Aim of the task:
Make an exact copy of the listing underneath, skipping each picture.
*** Data provided ***
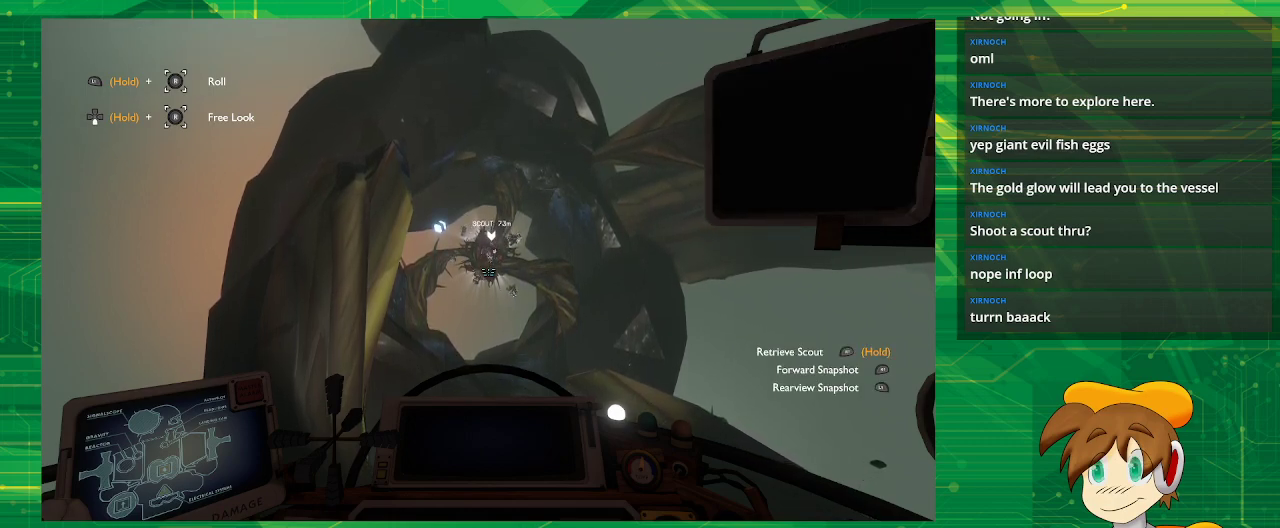
{"buttons": [], "left_stick": "center", "right_stick": "center", "events": []}
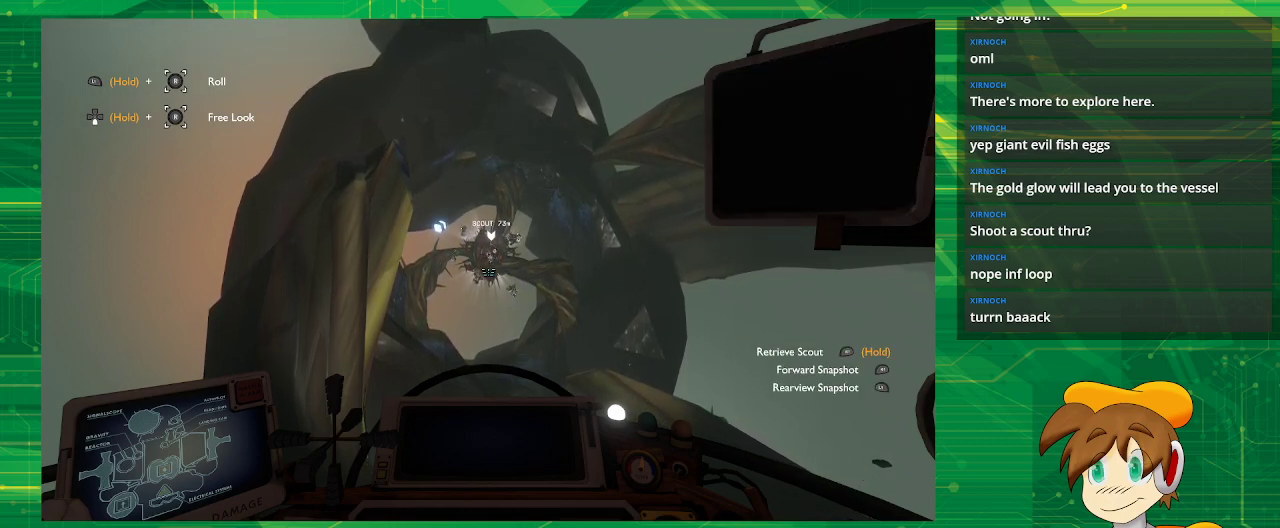
{"buttons": ["R1"], "left_stick": "center", "right_stick": "center", "events": [[50, "R1", "down"]]}
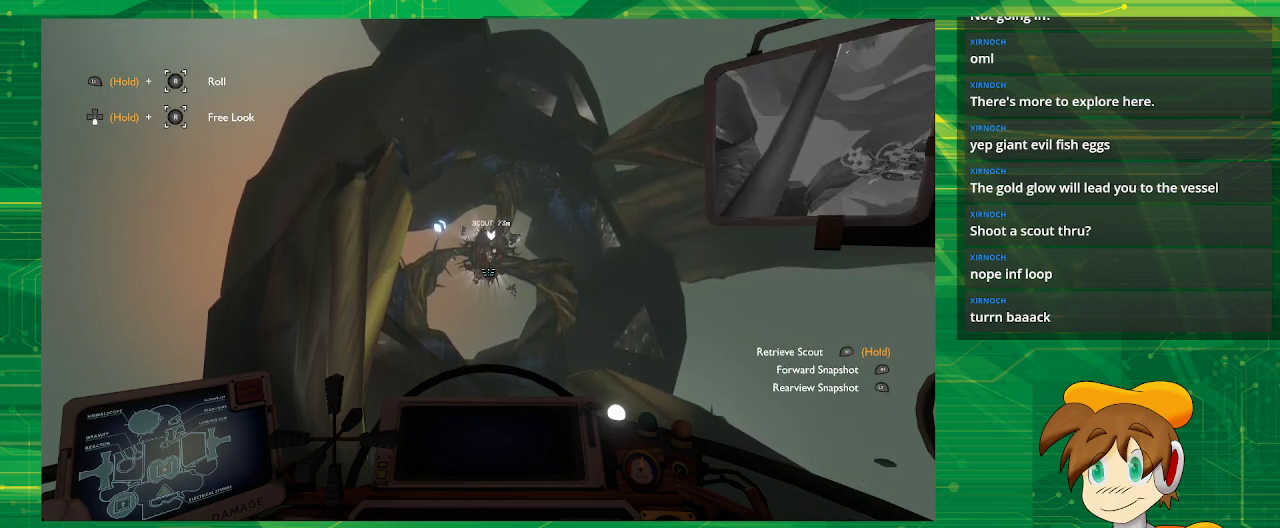
{"buttons": ["R1"], "left_stick": "center", "right_stick": "center", "events": []}
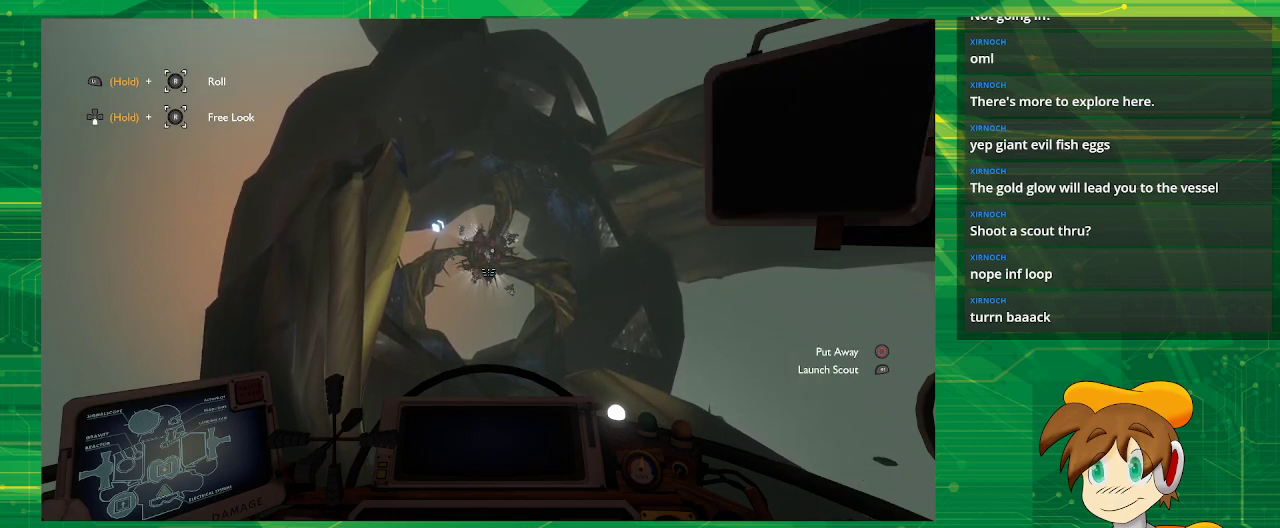
{"buttons": ["R1"], "left_stick": "center", "right_stick": "center", "events": [[200, "R1", "up"], [433, "R1", "down"]]}
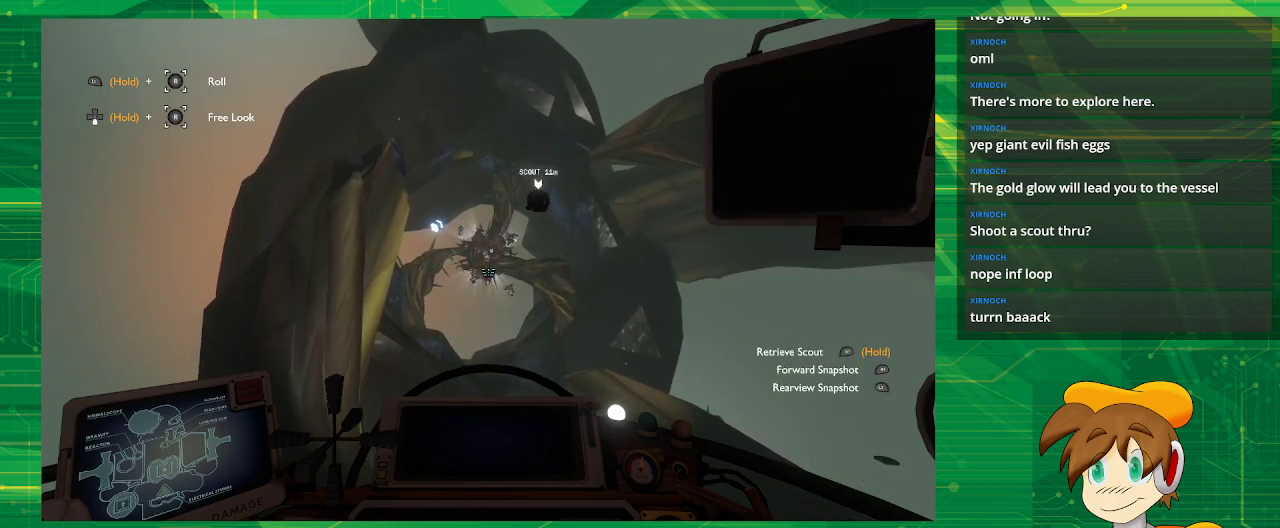
{"buttons": [], "left_stick": "center", "right_stick": "center", "events": [[83, "R1", "up"]]}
*** End of Data provided ***
Finished task:
{"buttons": [], "left_stick": "center", "right_stick": "center", "events": []}
{"buttons": ["R1"], "left_stick": "center", "right_stick": "center", "events": [[50, "R1", "down"]]}
{"buttons": ["R1"], "left_stick": "center", "right_stick": "center", "events": []}
{"buttons": ["R1"], "left_stick": "center", "right_stick": "center", "events": [[200, "R1", "up"], [433, "R1", "down"]]}
{"buttons": [], "left_stick": "center", "right_stick": "center", "events": [[83, "R1", "up"]]}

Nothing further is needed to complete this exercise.